Oddly enough, it was the ordinarily silent Randy, handing the coffee around, who said, “A keeper. Her kayak got caught up in a keeper. She shouldn't have been out in a kayak. She didn't have the experience.”

That wasn't what Mary had heard. She kept on covertly looking from Harry to Floyd. Harry's expression now was mild and sad, as if he
honestly mourned the fate of the girl. “I don't think it was inexperience. She'd been on a lot of white water, some of the roughest. It was just one of those freak things that you don't know's going to happen until it does. Undercut rock on one side, the damned hole on the other. The keeper just opened up, sucked her down.”

Mary thought that was a rather trivial way of putting it and was considering saying so, when Graham Bennett stopped in the act of lighting the cigar Mixx had given him to say, “Charybdis.”

They all looked at him.

“Haven't you guys read your Homer?” On a long indrawn breath he got the cigar going. He snapped the lighter shut, said, “Scylla and Charybdis. The Greek version of a rock and a hard place.” He exhaled a stream of smoke that turned blue in the firelight.

•   •   •

It wasn't until they were rolling out their sleeping bags that Mary had a chance to tell Andi who Floyd was.

Andi just stared at her, speechless. Finally, she said, “Harry didn't have any idea of this before now?”

“Not from what I heard. I think he was totally shocked.”

“And it's pretty clear what Floyd thinks.”

“Yes. That it was no accident.”

“Then,” said Andi, “we better watch out for Floyd.”

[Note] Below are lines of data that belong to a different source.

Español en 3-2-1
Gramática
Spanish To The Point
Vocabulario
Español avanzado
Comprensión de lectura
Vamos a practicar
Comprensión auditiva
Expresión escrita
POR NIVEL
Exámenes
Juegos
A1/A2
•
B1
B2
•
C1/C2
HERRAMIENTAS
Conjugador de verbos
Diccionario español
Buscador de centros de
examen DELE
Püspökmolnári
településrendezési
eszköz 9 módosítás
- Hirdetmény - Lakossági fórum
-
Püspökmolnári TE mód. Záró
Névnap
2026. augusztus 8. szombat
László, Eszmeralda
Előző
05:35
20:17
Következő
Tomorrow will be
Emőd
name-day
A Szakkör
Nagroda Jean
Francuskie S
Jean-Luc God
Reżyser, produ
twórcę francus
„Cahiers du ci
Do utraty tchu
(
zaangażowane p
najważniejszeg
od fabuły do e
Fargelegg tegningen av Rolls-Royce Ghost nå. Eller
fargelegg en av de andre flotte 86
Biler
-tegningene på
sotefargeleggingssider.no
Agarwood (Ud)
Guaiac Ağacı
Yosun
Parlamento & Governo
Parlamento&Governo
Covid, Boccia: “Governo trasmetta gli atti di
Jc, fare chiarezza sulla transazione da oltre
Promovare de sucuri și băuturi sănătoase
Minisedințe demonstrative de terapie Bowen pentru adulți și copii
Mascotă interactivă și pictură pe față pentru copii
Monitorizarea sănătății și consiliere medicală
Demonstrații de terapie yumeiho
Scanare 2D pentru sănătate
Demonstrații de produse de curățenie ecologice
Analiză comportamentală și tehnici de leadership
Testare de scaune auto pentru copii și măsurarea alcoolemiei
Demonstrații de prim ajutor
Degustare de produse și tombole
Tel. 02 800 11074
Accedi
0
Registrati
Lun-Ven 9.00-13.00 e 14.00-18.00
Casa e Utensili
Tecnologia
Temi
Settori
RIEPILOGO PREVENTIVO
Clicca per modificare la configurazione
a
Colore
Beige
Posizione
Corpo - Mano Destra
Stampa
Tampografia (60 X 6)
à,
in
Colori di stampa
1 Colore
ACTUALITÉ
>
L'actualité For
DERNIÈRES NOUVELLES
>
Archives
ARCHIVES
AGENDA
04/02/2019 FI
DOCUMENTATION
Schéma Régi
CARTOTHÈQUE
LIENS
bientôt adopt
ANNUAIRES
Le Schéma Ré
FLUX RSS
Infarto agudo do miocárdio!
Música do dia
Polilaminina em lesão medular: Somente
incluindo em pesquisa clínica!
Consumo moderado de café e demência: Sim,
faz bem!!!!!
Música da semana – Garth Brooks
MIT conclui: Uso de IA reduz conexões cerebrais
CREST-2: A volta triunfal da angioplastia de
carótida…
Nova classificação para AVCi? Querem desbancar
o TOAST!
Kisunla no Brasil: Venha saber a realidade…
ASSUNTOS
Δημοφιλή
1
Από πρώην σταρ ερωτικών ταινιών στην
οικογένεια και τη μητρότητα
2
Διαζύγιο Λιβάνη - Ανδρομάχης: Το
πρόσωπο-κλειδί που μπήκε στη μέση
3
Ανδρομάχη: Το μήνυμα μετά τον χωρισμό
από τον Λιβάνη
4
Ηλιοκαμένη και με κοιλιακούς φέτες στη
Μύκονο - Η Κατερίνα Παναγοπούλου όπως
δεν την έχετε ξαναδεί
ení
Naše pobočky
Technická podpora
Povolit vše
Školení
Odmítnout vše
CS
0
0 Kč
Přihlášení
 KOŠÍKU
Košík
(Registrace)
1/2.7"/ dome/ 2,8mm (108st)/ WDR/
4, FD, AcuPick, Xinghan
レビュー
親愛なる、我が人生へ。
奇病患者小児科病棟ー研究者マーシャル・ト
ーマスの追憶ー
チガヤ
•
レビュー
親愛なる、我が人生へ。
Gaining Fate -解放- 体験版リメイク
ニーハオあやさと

Having shared her discovery with Andi, Mary felt a little better. She lay with her hands clasped behind her head, reliving the river trip, raising gooseflesh on her arms, thinking of the frigid water, the shouting, the crying, the wintry look of Andi's face. It was perfectly quiet now, except for a piercing bird cry or the hoot of an owl. The dead-white moon was so bright she could see its reflection through the canvas, and when she reached one hand upward, its brightness stained her hand. It was as if there was nothing—not canvas, not distance—between herself and the moon. She smiled and drank in the silence, beneath it the rush of the river.

It was probably never black-dark here, not with a moon like that.

She thought of Graham Bennett, floating down that river in Alaska—what was its name?—and pictured it as their own run between fir-covered canyon walls and a sky as blue as cornflowers, all transformed to
ice walls, ice caverns, ice boulders, even ice splinters in the foaming water. She thought of what Graham had said about a parallel life:

Going down that river
—the Alsek, that was it—
was like being caught up in a parallel life.

A parallel life.
Mary looked at the tent brightened by moonlight, wondering if that's what Andi had: two selves on different trains. Or were there parallel worlds? A world far beyond our comprehension, which must be the world inhabited by things like Jules and the coyote pups, one in which you stepped by accident, then realized it was dangerous to know.